I choose to live for the future. The past is only part of who I am and it is for sure a huge part of my foundation. However, it is not all of me and I will not allow it to consume me. We all have to acknowledge our past and accept our present but our future is where we are headed so why get stuck in the minutia of the negativity of the past that cannot be changed. We have a future and it is up to us how amazing it is.
I made a huge break through the other day in my healing. I acknowledged a weakness in myself that I believe is going to help me to truly let go of a little more of my past. I have a pattern of allowing people in my life that control me through manipulation. It is typically people who are insecure with themselves and they find by tearing down my self-confidence they gain power over me, hence in return “holding me down”. I realized this is a metaphor for my past and the way I have programmed myself to survive. This I have realized is all tied back to my rape and the act of being physically “held down” during it. I see that I have learned to accept this behavior out of habit. By now acknowledging this about myself, I truly believe this is the next step I need to continue this path of healing that I am on. I refuse to allow myself to be “held down” by others any longer. I know my worth and I know that I have much to share with this world. I will no longer allow the weakness of others to become my weakness. It is an amazing feeling, when you can start to see things in your life clearly and be able to learn the lessons of our past instead of allowing them to HOLD US DOWN!!

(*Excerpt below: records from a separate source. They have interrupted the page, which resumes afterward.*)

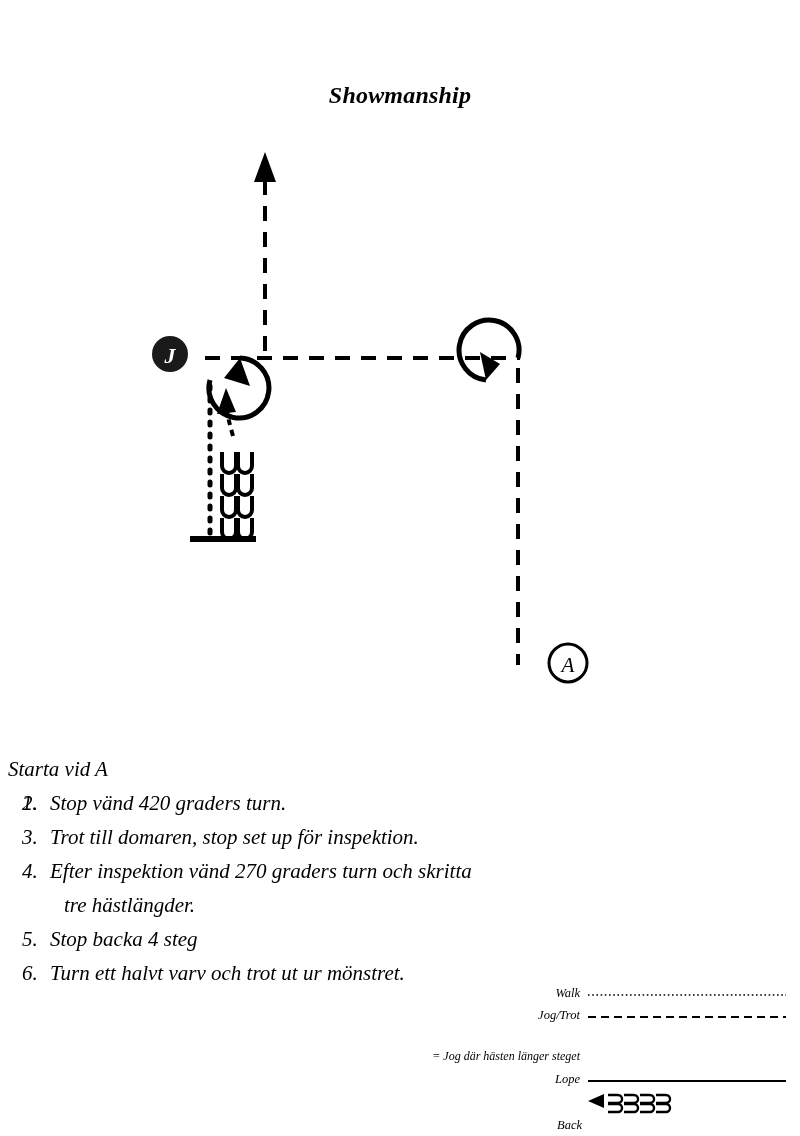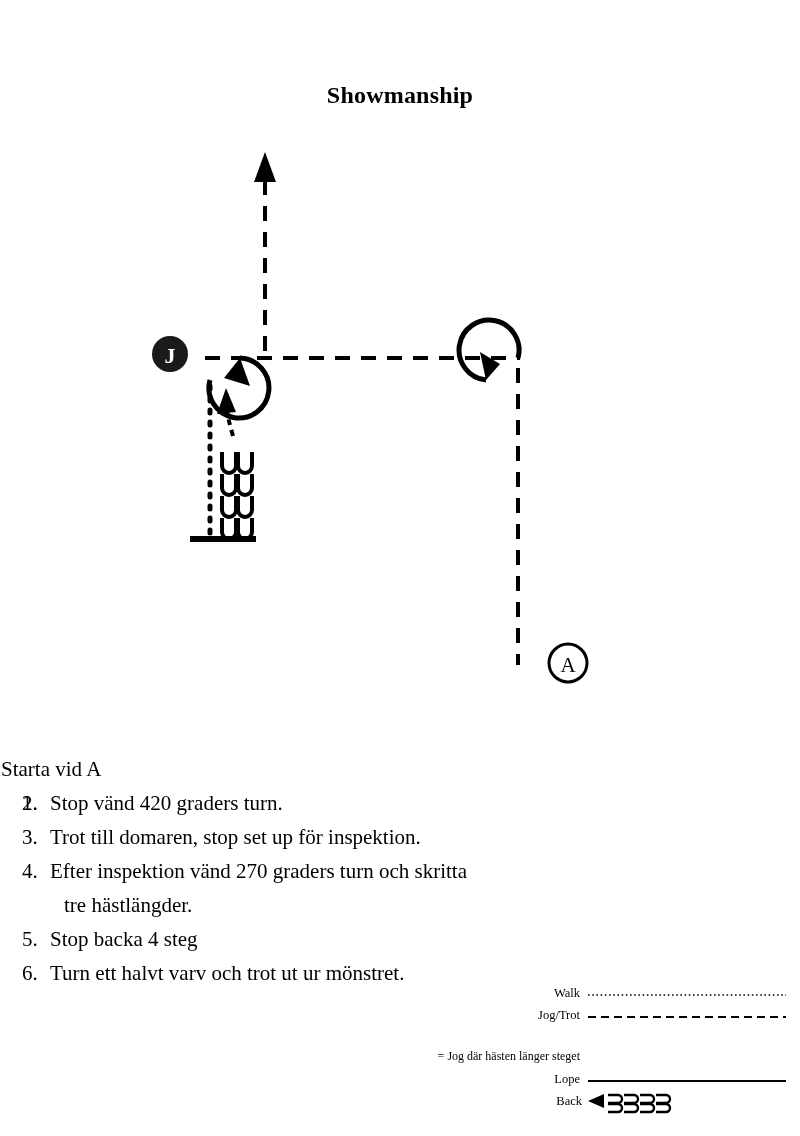--- a/index.html
+++ b/index.html
@@ -12,20 +12,21 @@
     background: #ffffff;
     font-family: "Liberation Serif", serif;
     color: #000000;
     position: relative;
     overflow: hidden;
   }
   #page {
     position: relative;
     width: 800px;
     height: 934px;
+    font-style: italic;
   }
   #title {
     position: absolute;
     top: 82px;
     left: 0;
     width: 800px;
     text-align: center;
     font-size: 24px;
     font-weight: bold;
     font-family: "Liberation Serif", serif;
@@ -40,21 +41,21 @@
   }
   #instructions {
     position: absolute;
     top: 752px;
     left: 0;
     width: 560px;
     font-size: 21px;
     line-height: 34px;
   }
   #instructions .intro {
-    padding-left: 1px;
+    padding-left: 8px;
   }
   #instructions ol {
     margin: 0;
     padding-left: 22px;
     list-style: none;
   }
   #instructions li {
     position: relative;
     padding-left: 28px;
   }
@@ -214,21 +215,21 @@
     <div class="legend-note" style="top:64px; right:210px; text-align:right; width:230px;">= Jog där hästen länger steget</div>
 
     <div class="legend-row" style="top:86px; left:0; width:350px;">
       <span class="legend-label" style="right:210px;">Lope</span>
       <svg style="position:absolute; left:148px; top:7px;" width="200" height="6">
         <line x1="0" y1="3" x2="198" y2="3" stroke="#000" stroke-width="1.8"></line>
       </svg>
     </div>
 
     <div class="legend-row" style="top:108px; left:0; width:350px; height:26px;">
-      <span class="legend-label" style="right:208px;">Back</span>
+      <span class="legend-label" style="right:208px;margin-top:24px;">Back</span>
       <svg style="position:absolute; left:148px; top:-2px;" width="200" height="26">
         <polygon points="0,10 16,3 16,17" fill="#000"></polygon>
         <g fill="none" stroke="#000" stroke-width="2.4">
           <path d="M 20 4 h 10 a 4 4 0 0 1 0 8 h -10"></path>
           <path d="M 36 4 h 10 a 4 4 0 0 1 0 8 h -10"></path>
           <path d="M 52 4 h 10 a 4 4 0 0 1 0 8 h -10"></path>
           <path d="M 68 4 h 10 a 4 4 0 0 1 0 8 h -10"></path>
           <path d="M 20 13 h 10 a 4 4 0 0 1 0 8 h -10"></path>
           <path d="M 36 13 h 10 a 4 4 0 0 1 0 8 h -10"></path>
           <path d="M 52 13 h 10 a 4 4 0 0 1 0 8 h -10"></path>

Do you allow your past experiences to limit you future ones? Think about it. How often do you base your future choices off of past experiences? We all do it to varying degrees. There are definite moments that you need to not do this. Relationships are one of them. Now of course you know that if you don’t like certain traits in a person that is going to be taken into consideration, of course. How often do you ask someone, “What do you like to do?” “What are your favorite foods?” “What type of man/woman do you like?” Hell I will go as far as to say we hear, “What is your favorite sexual position?” from some people when getting to know them. Let me give you all a little advice. Pulling from the past to make your future better is fine but living from it only limits your possibilities. Whenever I am asked these types of questions I usually respond with, “I don’t know since I haven’t gotten to know you yet.” The moment you tell someone what you are looking for based on your past they will try and become that ideal and then stop being themself. This is why the first 3-6 of meeting someone new is wasted in some cases because people aren’t being themselves they are trying to become what that other person is looking for and then when they get comfortable and just be themselves they are told “You have changed” and things get tough. Stop limiting your possibilities based on what you’ve known. Learn to enjoy the adventure of what you haven’t known.